Opinión
Estarse muy quieto
Estarse quieto, detener todo movimiento o gesto del cuerpo, puede volverse una experiencia estremecedora. Yo nunca había estado más que unos pocos segundos sin mover al menos un par de músculos. No incluyo, por supuesto, el acto de dormir. Después de medio minuto completamente inmóvil, la eternidad empieza a volverse insoportable, y acabas por hacer algo, por leve que sea: te tocas la cara, giras un brazo, desplazas la cadera, giras una pierna, vuelves el cuello, inclinas la espalda, rotas un pie, toses, hablas, miras de reojo. Absolutamente quieto y en silencio es complicado estar. Sin embargo, este domingo, 5 de enero, tuve que pasarme veintitrés minutos en la misma posición. Ni la menor concesión hubo al movimiento más leve.
No hacer nada, ni apretar un tornillo, ni planchar una camisa, ni ganar Ronald Garros, resulta ya alucinante. Estarse quieto, mucho más. Porque son cosas distintas. Las personas que logran no hacer nada viven en una tonalidad distinta al resto. No creo que sea fácil alcanzar ese estado de ánimo con el que te pasas los días diciendo «esto no», «esto tampoco», «ni loco», «ni que me paguen», «en otro momento». Todos podemos atravesar períodos así a cambio de que sean breves, en los que no logras ni cambiar una bombilla, solo ir del sofá a la habitación, de la habitación de nuevo al sofá, del sofá a la cocina, quizás de casa al bar y otra vez a la cama. Solo unos pocos privilegiados logran no hacer nada la mayoría del tiempo, lo cual a veces requiere una gran cantidad de movimientos.
Quedarse quieto es otra cosa, y casi indescriptible, pues implica ausencia de muchísimas cosas, un flirteo con la nada. Antes de prolongar mi inacción durante veintitrés minutos, todo fue, curiosamente, frenético, porque de pronto me di cuenta de que llegaba tarde al hospital. El sinfín de pequeñas acciones que uno emprende antes de salir de casa se vieron reducidas a vestirse y sin más atravesar la puerta y bajar al garaje.
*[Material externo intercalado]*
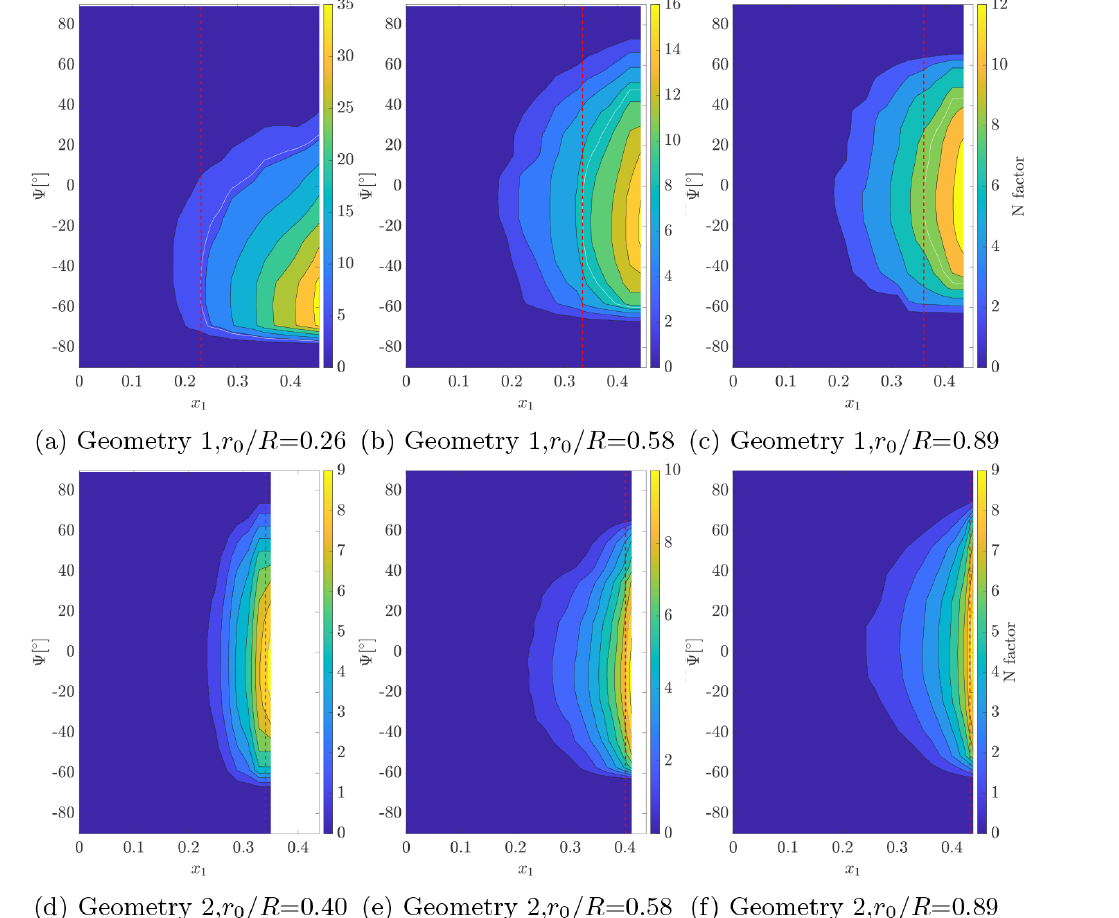
Figure 11. N -factor contours from PSER for three radial positions. The white line indicates the critical region, and the red dashed line shows the transition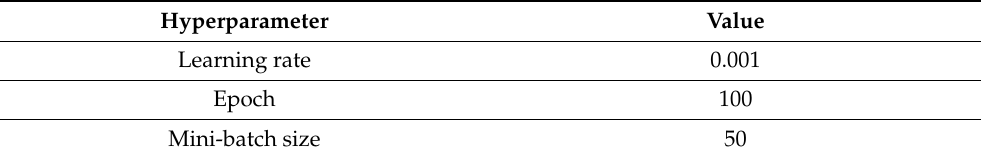
Table 3. Hyperparameters set up.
Pasó, entonces, lo nunca visto: cogí nueve semáforos en verde consecutivos. Increíble. Sumado a que era domingo, aunque víspera de Reyes, y no había apenas coches, y a que conduje como un chiflado, llegué con antelación. Y entonces, me practicaron mi primera resonancia. Es perturbadora la experiencia. Antes de acabar en el interior de una máquina intimidante, por su tamaño y el ruido, la técnica que la manejaba me trasladó, muy seria, una sencilla indicación: «Es importantísimo que no te muevas. Si te angustias ahí dentro, y no resistes, te dejo este timbre».
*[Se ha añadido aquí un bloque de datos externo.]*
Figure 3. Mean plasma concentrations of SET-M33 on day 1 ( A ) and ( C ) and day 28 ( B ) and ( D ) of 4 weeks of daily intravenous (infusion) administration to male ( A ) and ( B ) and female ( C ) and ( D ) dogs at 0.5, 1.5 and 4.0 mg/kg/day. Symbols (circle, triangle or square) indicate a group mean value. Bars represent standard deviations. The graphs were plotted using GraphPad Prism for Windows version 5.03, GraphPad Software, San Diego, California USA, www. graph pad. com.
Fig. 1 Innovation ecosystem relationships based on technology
Me asustó, aunque no tanto como al añadir que permanecería allí dentro unos veinte minutos. Como la máquina emite sonidos infernales, me pusieron unos auriculares en los que sonaba Cadena Dial. Eso tampoco ayudó. A partir de ahí, los cinco primeros depararon una lucha sin cuartel en mi cerebro, para frenar la tentación del mover el dedo gordo del pie, incómodo por culpa del calcetín. En el minuto diez, sin embargo, dejé de sentir mi cuerpo. Cuando acabó todo y me dijeron «Ya puedes moverte», se rompió la magia. Aunque para compensarlo, el resto del día no hice nada.